Test–retest state anxiety correlations, by group

Control CA
r Sig r Sig
SA1 vs. SA2 .773 <.001*** .492 .053
SA2 vs. SA3 .707 .003** .468 .068

Abbreviations: SA, measurement occasion; r, correlation; Sig, p value.

**

p < .01

***

p < .001.

3.3. Modeling startle habituation kinetics

Intraclass correlation coefficients (ICCs) were calculated based on variance components for the null model (residual = 2.66, level 1 intercept = .48, and level 2 intercept = 2.88). There are two ICCs in 3‐level designs: the level 2 ICC equals proportion of total variance in startle magnitude attributed to nesting of level 1 within levels 2 and 3; and the level 3 ICC equals proportion of total variance attributed to nesting of level 2 within level 3 (Hedges et al., 2012). The level 2 ICC was .48 / (2.66 + .48 + 2.88) = .08, or 8% of variance. The level 3 ICC was 2.88 / 2.66 + .48 + 2.88) = .48, or 48% of variance. For both ICCs, a number higher than 5% indicates that hierarchical linear modeling is recommended to avoid violating the assumption of independence (Tabachnick et al., 2001).

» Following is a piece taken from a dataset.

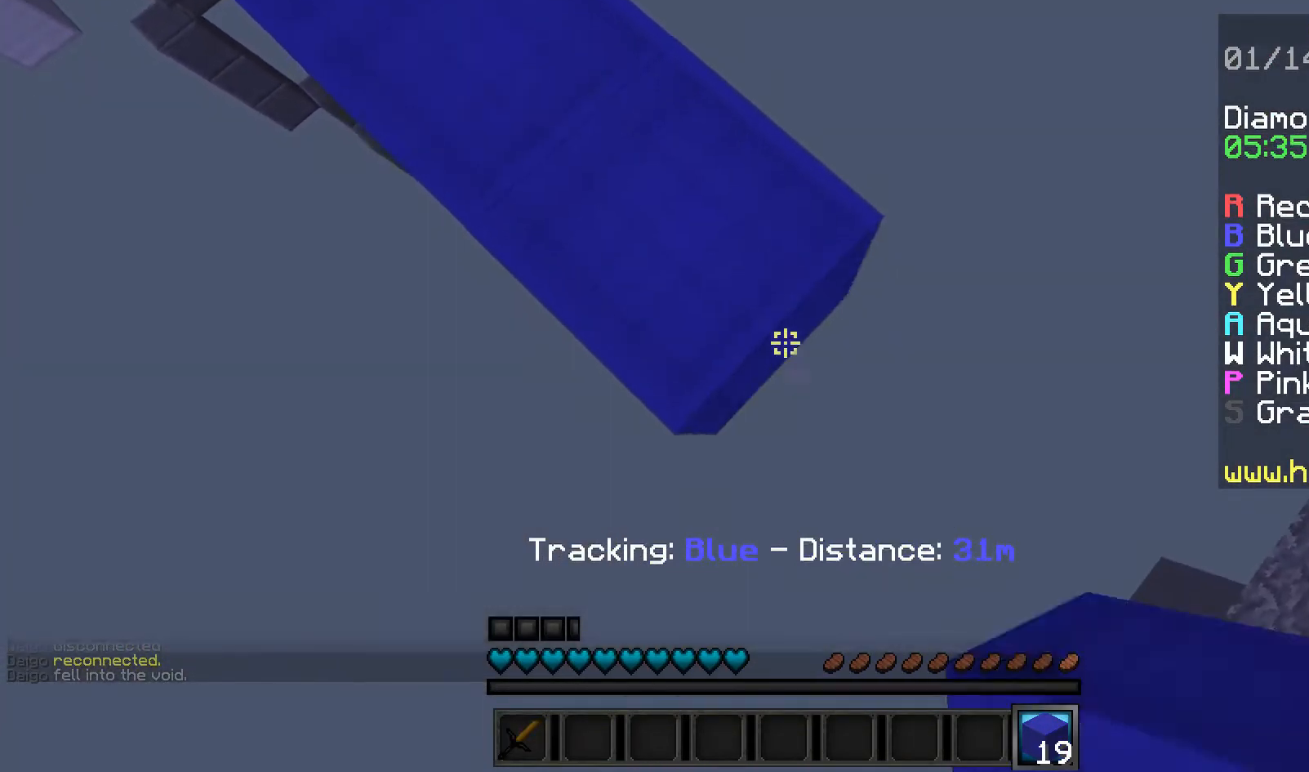
{"keys": ["d", "s"], "mouse": ["right"], "events": [[80, "mouse_right", "down"], [160, "mouse_right", "up"], [480, "mouse_right", "down"]]}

Standardized estimates of fixed effects and variance components are represented in Table 4. All models showed improved fit (lower deviance) compared to the null model (null model deviance = 4799), and the addition of each of the three levels improved the fit of the model before it, although not significantly so in the case of the three‐level model (Null model to level 1 model χ2(22) = 358.47, p < .001; level 1 model to level 2 model χ2(10) = 122.20, p < .001; level 2 model to level 3 model χ2(6) = 9.00, p = .174). Despite its nonsignificant improvement of fit over the 2‐level model, the full 3‐level model was retained as the final model due to the descriptive reduction in deviance and due to the theoretical importance of trait anxiety for study variables.

TABLE 4.

Effects of block‐ and participant‐level factors on startle habituation

Trial model Block model Participant model
B (SE) Sig B (SE) Sig B (SE) Sig
Intercept 2139.37 (315.74) <.001*** 2140.19 (212.24) <.001*** 2120.79 (218.83) <.001***
Level 1
Trial −.103.91 (8.71) <.001*** −108.93 (7.58) <.001*** −115.07 (7.93) <.001***
Trial2 6.69 (1.62) <.001*** 6.99 (1.42) <.001*** 6.86 (1.49) <.001***
Level 2
IV 355.42 (63.93) <.001*** 333.17 (68.25) <.001***
Shock 351.59 (222.65) .120 333.62 (224.15) .143
IV*Shock 64.39 (99.49) .521 76.71 (101.09) .452
Level 3
TA 23.39 (24.51) .347
Interactions
IV*Trial −26.27 (2.62) <.001*** −27.83 (2.99) <.001***
IV*Trial2 1.87 (.49) <.001*** 2.03 (.56) <.001***
Shock*Trial −6.42 (17.38) .712 −2.06 (17.45) .906
Shock*Trial2 2.25 (3.23) .486 2.21 (3.27) .501
IV*Shock*Trial −14.37 (6.95) .040* −11.28 (7.18) .117
IV*Shock*Trial2 −.20 (1.29) .879 −.41 (1.35) .764
TA*Trial −.89 (.90) .326
TA*Trial2 −.21 (.17) .218
TA*IV 4.71 (7.20) .518
TA*IV*Trial .65 (.26) .013**
TA*IV*Trial2 .002 (.05) .969
Model fit
(Deviance) 4440 4318 4393

Note: Startle magnitude is expressed in nanovolt * seconds (nV*s) to follow APA reporting guidelines. IV=Initial startle magnitude; TA = trait anxiety; e, r 0, and r 1 are error terms. Standard errors are in parenthesis. Deviance is expressed as −2 Log likelihood, where smaller values indicate relatively better fit.

*

Significant at p = .05

**

Significant at p = .01

***

Significant at p = .001.

In the full model, Level 1 parameter estimates for trial and squared trial number were both significant (β = −.27, t(285) = −14.84, p < .001; β = .08, t(277) = 4.71, p < .001, respectively), indicating significant linear and curvilinear components to startle habituation. As expected, a significant effect of initial value (β = .49, t[37] = 5.22, p < .001), indicated that initial startle magnitude predicted average startle magnitude. Both linear slope and quadratic slope were moderated by initial value (β = −.20, t(288) = −9.59, p < .001; β = .07, t(283) = 3.72, p < .001, respectively). The former moderating effect (IVD) was in the expected direction, and indicated that initial value significantly and negatively predicted average block‐level slope. The significant positive interaction effect between initial value and squared trial number indicated that higher initial value predicted a more positive (i.e., stronger) curvilinear trend.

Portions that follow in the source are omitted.